Legislative avoidance does not depend on the failure to detect the offense or on the inability of the flooded judicial machine to dispose of the workload in courts. These are known offenses, highlighted by the onset of proceeding for the alleged crime, which are destined to merge into the same proceeding, without excessive duplication or burden. And yet they are completely ignored. At the time of formally bringing criminal charges, the hypothesis of the corporate entity’s criminal liability almost always vanishes into nothing. The criminal offense entered in the general register, by the annotation envisaged by the Decree’s article 55 is omitted: only in a negligible number of cases the information is recorded and criminal charges against the company are brought. In truth, article 55, in prescribing the immediate and dutiful annotation of the offense, would seem to prevent cherry-picking by public attorneys: all offenses should be recorded. Yet, the unobservant practice is widespread, because the idea has prevailed that the prosecutor has substantial freedom in deciding whether or not to investigate a company. The Report on the Social Balance Sheet of the Milan Public Prosecutor's Office admits it plainly: commenting on the incredible spread between offenses and charges, it explains that "the basic reason is that the registration of a legal entity in a criminal inquiry is still considered a matter of discretionary assessment".

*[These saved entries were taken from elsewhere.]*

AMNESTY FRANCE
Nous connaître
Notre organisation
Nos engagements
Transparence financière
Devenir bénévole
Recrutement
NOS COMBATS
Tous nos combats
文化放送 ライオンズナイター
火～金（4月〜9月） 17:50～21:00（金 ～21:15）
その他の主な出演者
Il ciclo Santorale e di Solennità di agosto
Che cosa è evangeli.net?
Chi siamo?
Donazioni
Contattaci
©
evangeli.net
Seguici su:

And what are the criteria for deciding to bring charges? The most diverse: individual skills of magistrates, availability of resources, their awareness of, and preference for one criminal subject over another. The outlook is discouraging. The decree continues to threaten heavy penalties for corporations with severity and rigor, relying on criminal jurisdiction precisely to guarantee the impartial application of the law and maximum effectiveness in ascertaining the crimes. But all this risks translating into a mockery. That same criminal justice, administered in the rooms where the memento states "all are equal before the law", actually applies the law in one case out of ten, making all traces of the other nine disappear. This “black hole” documents the resounding denial of the legality of proceedings and sanctions, which are only rhetorically ensured by the rules.

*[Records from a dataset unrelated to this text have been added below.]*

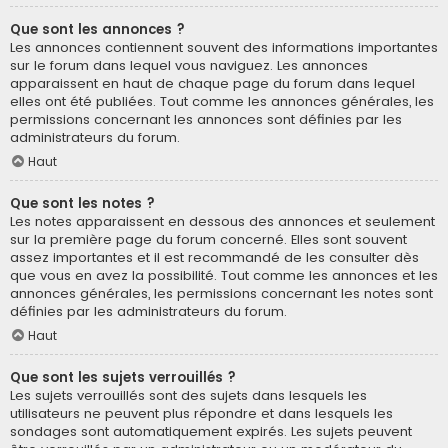
Que sont les annonces ?
Les annonces contiennent souvent des informations importantes
sur le forum dans lequel vous naviguez. Les annonces
apparaissent en haut de chaque page du forum dans lequel
elles ont été publiées. Tout comme les annonces générales, les
permissions concernant les annonces sont définies par les
administrateurs du forum.
Haut
Que sont les notes ?
Les notes apparaissent en dessous des annonces et seulement
sur la première page du forum concerné. Elles sont souvent
assez importantes et il est recommandé de les consulter dès
que vous en avez la possibilité. Tout comme les annonces et les
annonces générales, les permissions concernant les notes sont
définies par les administrateurs du forum.
Haut
Que sont les sujets verrouillés ?
Les sujets verrouillés sont des sujets dans lesquels les
utilisateurs ne peuvent plus répondre et dans lesquels les
sondages sont automatiquement expirés. Les sujets peuvent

Today, according to business economists, Italian companies are aware of how scarce the likelihood is of being involved in a criminal trial together with their official who is a defendant; and, with the exception of the more structured ones, they are hardly committed to prophylaxis. From a research study conducted by Confindustria, almost two-thirds of companies interviewed have not adopted a model for business crime prevention.

And so, if we want to recover the effectiveness of legality and equality before the law, the most urgent objective is to restore the 'forgotten' principle of mandatory prosecution and sanctioning, introducing the (now absent) judicial control on inaction in prosecution and reiterating the fact the there is no individual discretion when it comes to start an investigation into a corporate crime.